The UK Ministry of Defence (MoD) has outlined a requirement to replace the Royal Navy’s (RN’s) embarked airborne early warning (AEW) capability from as soon as early next decade.
A request for information (RFI) linked to the future project was issued on 9 April, with the MoD noting: “The objective is to understand the capacity and capability of the industrial base to support this capability requirement.
“The implementation options in the RFI are not prescribed, so we are interested in views from all interested parties on the best possible solution,” it says. Responses to an online questionnaire are due to be received by 6 May.
The MoD notes that the RN’s current Leonardo Helicopters AW101 Merlin-based Crowsnest system provides its aircraft carrier strike groups “with sufficient warning of air and surface threats to allow for effective counter-threat action”.

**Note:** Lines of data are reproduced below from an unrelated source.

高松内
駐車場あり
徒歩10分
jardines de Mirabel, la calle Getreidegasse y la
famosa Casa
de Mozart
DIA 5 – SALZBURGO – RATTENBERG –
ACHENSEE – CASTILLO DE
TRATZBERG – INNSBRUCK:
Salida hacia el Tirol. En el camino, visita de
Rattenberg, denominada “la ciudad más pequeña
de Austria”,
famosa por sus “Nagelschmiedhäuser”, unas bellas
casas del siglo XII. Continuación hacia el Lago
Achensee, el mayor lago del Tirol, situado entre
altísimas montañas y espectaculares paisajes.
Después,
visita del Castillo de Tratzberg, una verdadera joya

Introduced via a project worth around £500 million ($660 million), Crowsnest combined already-fielded Merlins with Thales UK-produced Searchwater radars and Cerberus mission systems which had previously been used by the predecessor Westland Sea King ASaC7.

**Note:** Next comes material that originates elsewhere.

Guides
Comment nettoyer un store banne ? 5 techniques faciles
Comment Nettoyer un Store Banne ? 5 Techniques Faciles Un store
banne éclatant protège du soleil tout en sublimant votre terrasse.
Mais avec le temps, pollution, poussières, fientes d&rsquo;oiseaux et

“Pricing and timelines will be refined through market engagement,” the MoD says, while outlining a potential programme cost ranging between £500 million and £1.5 billion.
The RFI outline cites “a contract start date of between May 2026 and May 2027, with an introduction into service of 2030-2035 estimated”. The MoD has previously detailed a 2029 end of service target for Crowsnest.
Prior to its selection of the current solution, the MoD had also been offered a new design by Lockheed Martin UK which would have installed a pair of Elta Systems-developed active electronically scanned array radars on the AW101.